Лицо Цзиньлуна вдруг побелело, как бумага; он зашатался, словно от удара дубинкой по голове. В это время лежавший теленок сумел встать. Я в то время, конечно, не знал, что ты – переродившийся Симэнь Нао, и тем более не ведал, какую бурю чувств ты переживал, видя перед собой всех этих людей – Инчунь, У Цюсян, Цзиньлуна, Баофэн. И очень сложных чувств, верно? Ведь когда Цзиньлун ударил тебя – это же все равно, что ударить собственного отца, не так ли? А когда я проклинал его, я ведь проклинал твоего сына, так? Как только ты разобрался в царящей в душе путанице? Сплошной хаос в душе, лишь ты один и мог что-то прояснить.

– Я тоже не мог!

Ты встал, но голова у тебя кружилась, и ноги, судя по всему, затекли. Побуянил бы еще, но передние ноги спутаны. Пошатываясь, ты попытался ступить пару шагов, чуть не упал и, в конце концов, остановился. Глаза налились кровью – понятно, от бушевавшей внутри ярости; о скрытом гневе говорило и учащенное дыхание. Из голубоватых ноздрей струилась темная кровь, из ушей тоже, только ярко-алая. Одно ухо порвано – неужели Цзиньлун откусил? Я торопливо пошарил вокруг, но не нашел этого кусочка. Проглотил его Цзиньлун, что ли? Чжоувэнь-ван, которому скормили мясо его собственного сына [89], несколько кусочков выплюнул, они обратились в кроликов и разбежались. Если Цзиньлун проглотил твое ухо, считай, сын съел мясо отца, но выплюнуть его он уже не сможет, оно выйдет из него уже только дерьмом. И во что оно может превратиться после этого?
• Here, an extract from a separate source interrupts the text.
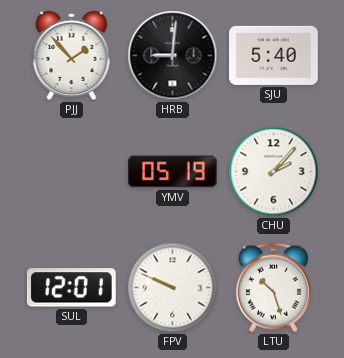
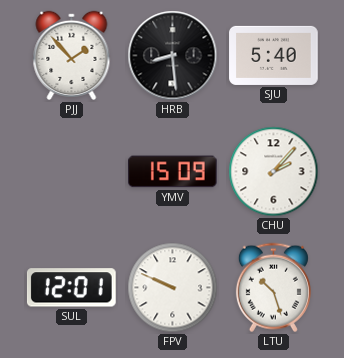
HRB: 9:01 -> 8:29
YMV: 05:19 -> 15:09
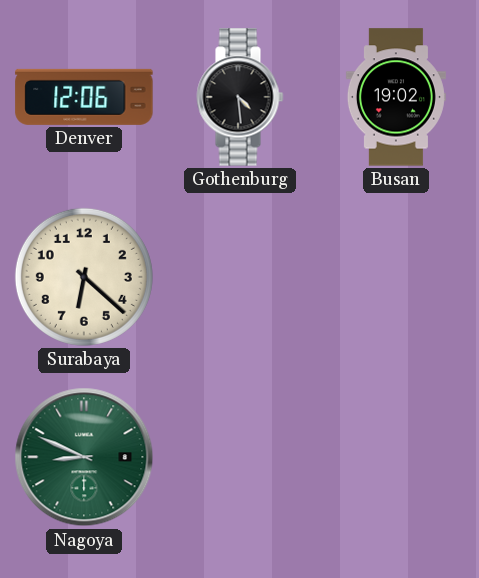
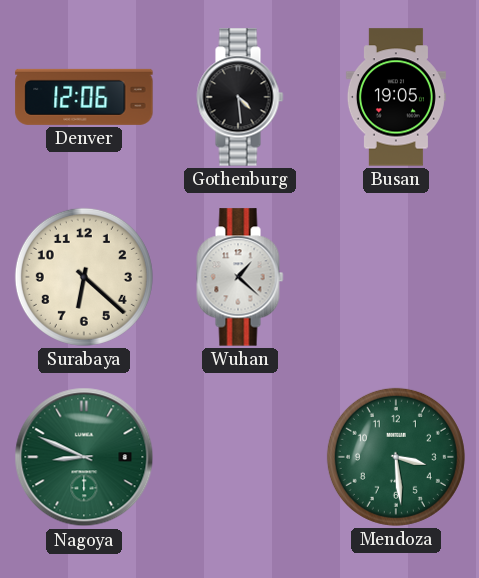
Busan: 19:02 -> 19:05
Wuhan: none -> 1:22
Mendoza: none -> 3:29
Ты стоял посреди двора, вернее, мы стояли посреди двора, не понимая, победили или потерпели поражение. Вот и думай, приняли мы унижение или покрыли себя славой. Хун Тайюэ похлопал Цзиньлуна по плечу:

– Молодец, парнишка. Первый день в коммуне и так себя проявил! Смелый, сообразительный, не растерялся в минуту опасности – вот такая молодежь нам и нужна!